Jakarta – Komisi Pemberantasan Korupsi (KPK) menyita uang tunai dalam rupiah dan sejumlah mata uang asing senilai sekitar Rp106,3 miliar dari operasi tangkap tangan (OTT) di lingkungan Kementerian ATR/BPN. Sebagian besar uang ditemukan dalam sejumlah koper di rumah Arif Sugiyanto, mantan Bupati Kebumen, di antaranya Rp31,86 miliar, 2.611.500 dolar AS, 1.974.500 dolar Singapura, 910 riyal Arab Saudi, dan 981 ringgit Malaysia.
Pelaksana Tugas Direktur Penyidikan KPK Achmad Taufik Husein mengatakan nilai barang bukti tersebut termasuk jumlah terbesar dalam rangkaian OTT KPK. “Nilainya kurang lebih mencapai Rp106,3 miliar.
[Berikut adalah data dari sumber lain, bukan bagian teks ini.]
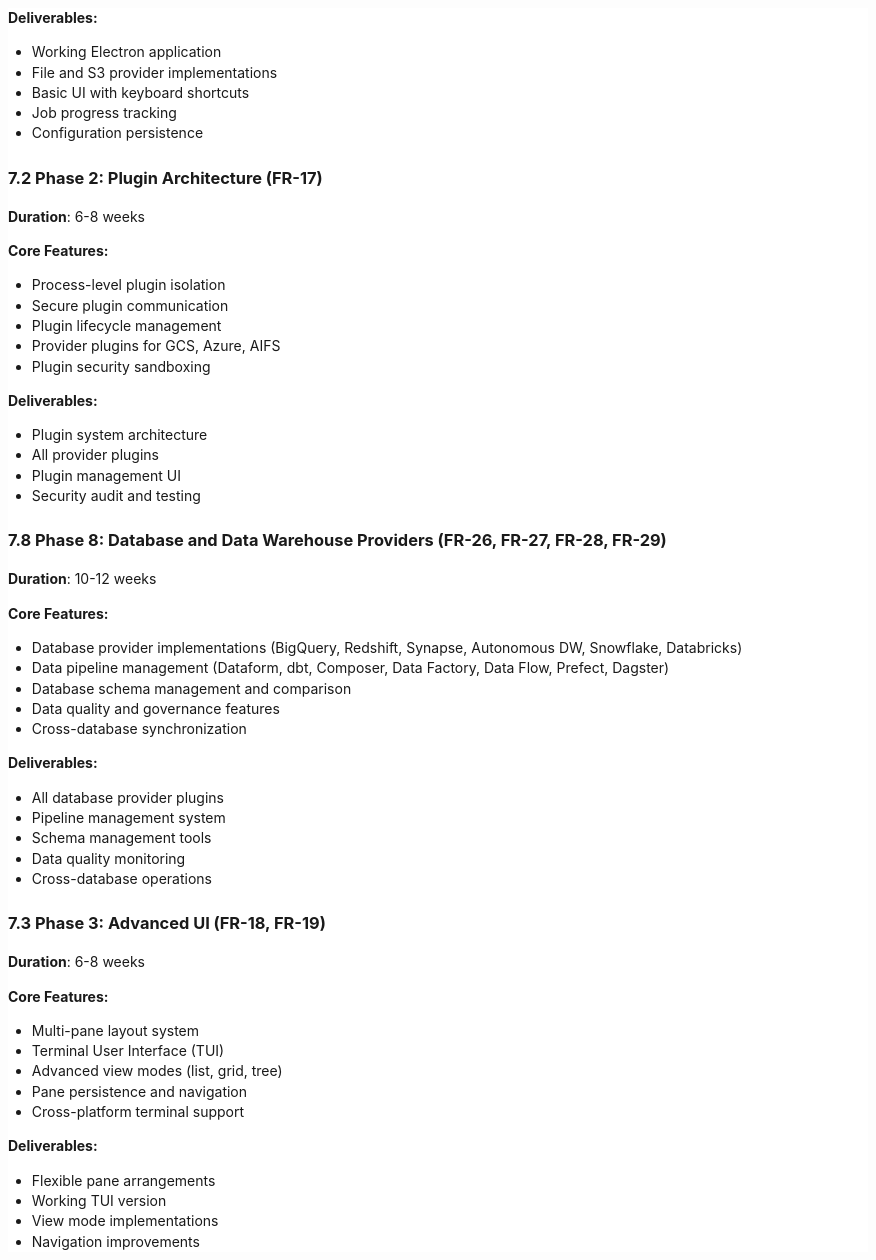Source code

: **Deliverables:**
* Working Electron application
* File and S3 provider implementations
* Basic UI with keyboard shortcuts
* Job progress tracking
* Configuration persistence

### 7.2 Phase 2: Plugin Architecture (FR-17)
**Duration**: 6-8 weeks

**Core Features:**
* Process-level plugin isolation
* Secure plugin communication
* Plugin lifecycle management
* Provider plugins for GCS, Azure, AIFS
* Plugin security sandboxing

**Deliverables:**
* Plugin system architecture
* All provider plugins
* Plugin management UI
* Security audit and testing

### 7.8 Phase 8: Database and Data Warehouse Providers (FR-26, FR-27, FR-28, FR-29)
**Duration**: 10-12 weeks

**Core Features:**
* Database provider implementations (BigQuery, Redshift, Synapse, Autonomous DW, Snowflake, Databricks)
* Data pipeline management (Dataform, dbt, Composer, Data Factory, Data Flow, Prefect, Dagster)
* Database schema management and comparison
* Data quality and governance features
* Cross-database synchronization

**Deliverables:**
* All database provider plugins
* Pipeline management system
* Schema management tools
* Data quality monitoring
* Cross-database operations

### 7.3 Phase 3: Advanced UI (FR-18, FR-19)
**Duration**: 6-8 weeks

**Core Features:**
* Multi-pane layout system
* Terminal User Interface (TUI)
* Advanced view modes (list, grid, tree)
* Pane persistence and navigation
* Cross-platform terminal support

**Deliverables:**
* Flexible pane arrangements
* Working TUI version
* View mode implementations
* Navigation improvements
Ini termasuk jumlah terbanyak dari kegiatan tangkap tangan yang sudah dilakukan oleh KPK sebelum-sebelumnya,” kata Taufik di Gedung Merah Putih KPK, Jakarta, Selasa (15/9/2026).
Selain dari rumah Arif, KPK menyita Rp896 juta dari pihak swasta Rizal Pahlevi, Rp8 juta dari Kepala Seksi Penetapan Hak dan Pendaftaran Tanah Kantor Pertanahan Kabupaten Bogor I, serta Rp49,5 juta dari Kepala Kantor Pertanahan Kabupaten Bogor I Sontang Coin Manurung. OTT pada Senin (14/9/2026) berkaitan dengan dugaan suap dan gratifikasi pengurusan HGB PT Summarecon Agung Tbk di Kabupaten Bogor. KPK kemudian menetapkan delapan tersangka, termasuk Arif, Fahd El Fouz alias Fahd Arafiq, Erwin, dan Muhammad Fakhry yang disebut diduga sebagai orang kepercayaan Menteri ATR/BPN Nusron Wahid.